The Newspaper of the Catholic Archdiocese of Atlanta

Making room for silence

By MARIA CRESSLER, Commentary | Published October 20, 2020

As an Italian extrovert, the oldest of five children, and raised in a household with my grandparents, I was never alone. I shared a bedroom most of my life and literally went from my parent’s home into my own when I married right out of college. Sixteen months later I became a mother and, again, I was never alone.

Maria Cressler

Nothing intimidated me more than silence. You might think I would crave it coming from the chaotic but wonderful “noise” of an Italian American household; however, the extrovert in me was totally intimidated by silence and solitude.

So, when I encountered an Ignatian silent retreat for the first time in my 30’s as a young mother and youth minister, it literally changed my life. Something profound shifted in me and set me on a journey with my God in a new and beautiful way.

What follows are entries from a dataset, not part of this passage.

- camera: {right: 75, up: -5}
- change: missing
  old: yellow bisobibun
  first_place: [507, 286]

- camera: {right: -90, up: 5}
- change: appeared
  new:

Up until this point, all other retreat experiences I knew involved sharing (and I am sure you can imagine how welcoming that can be for an extrovert!). Yet on this spiritual retreat, the only conversations I had were within me, with my creator. I learned something that altered my daily life and has never left me: the necessary ingredient for the spiritual life is silence. Not only at an annual retreat, but every day, every week, every month, we need to make room for silence.

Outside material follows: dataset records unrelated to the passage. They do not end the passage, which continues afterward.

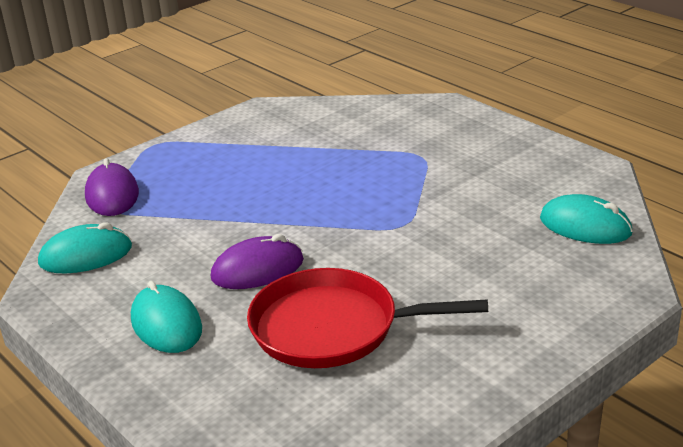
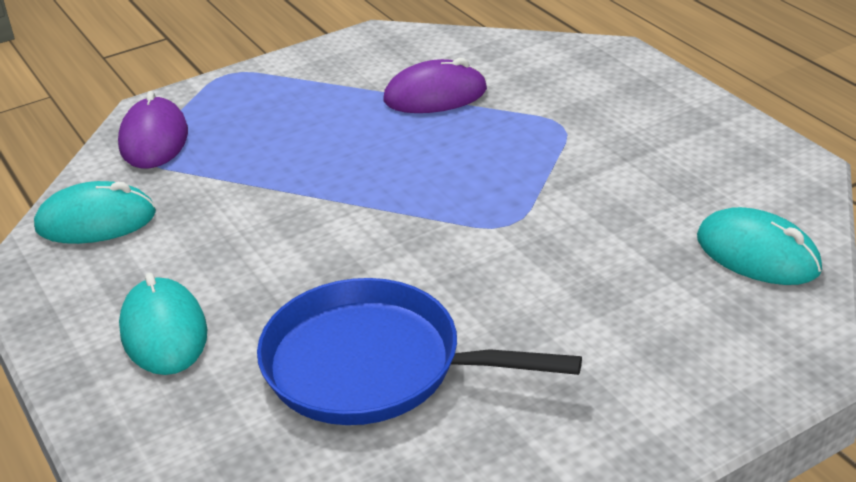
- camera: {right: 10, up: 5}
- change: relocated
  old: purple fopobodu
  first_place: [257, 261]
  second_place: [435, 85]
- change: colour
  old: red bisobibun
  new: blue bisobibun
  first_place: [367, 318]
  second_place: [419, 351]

I found a sign years ago that sums up this profound truth: “silent” and “listen” have the same letters, just rearranged. We can’t listen without being silent. That is why we mute devices, TVs and radios when we are straining to hear something being drowned out. That is why when we want children to listen to our voice, we shush them.  That is why we take a break when too much noise is in our heads: fear, grief, or a never-ending to-do list.

The truth is, there are so many voices that surround and beckon us, the only way we can discern the unique cadence of God’s voice is in the silence. Ignatius of Loyola discovered this himself nearly 500 years ago. He withdrew to spend time in silent prayer, and he encountered God.  From his experience he penned the Spiritual Exercises to help us methodically discern which voices within are from God and which are from the “enemy.” When we can hear God, we hear who God created us to truly be.

Father Niel Jarreau, SJ, a beloved Jesuit at Ignatius House for many years, told me I should rename the retreats as “Listening Retreats” instead of “Silent Retreats” for that is really what happens when one is here.

What I realized so many years ago is that I suffered from a common fear: that if we stop and listen, we will hear emptiness. For me, what I heard so profoundly on my first silent retreat was how loved I was. I was loved not because I was a good wife, mother, daughter, sister, youth minister, or any other role I was trying to live with gusto (exhausting me and often making me bitter). Instead, I heard the still, soft voice of love–the voice that tells each of us, “I love you just the way you are.” The voice told me, “You have nothing to prove. Just, let me love you. And filled with my love, you can love those I’ve called you to serve.”

I fell in love with God anew and that silence changed my life and my well-being forever.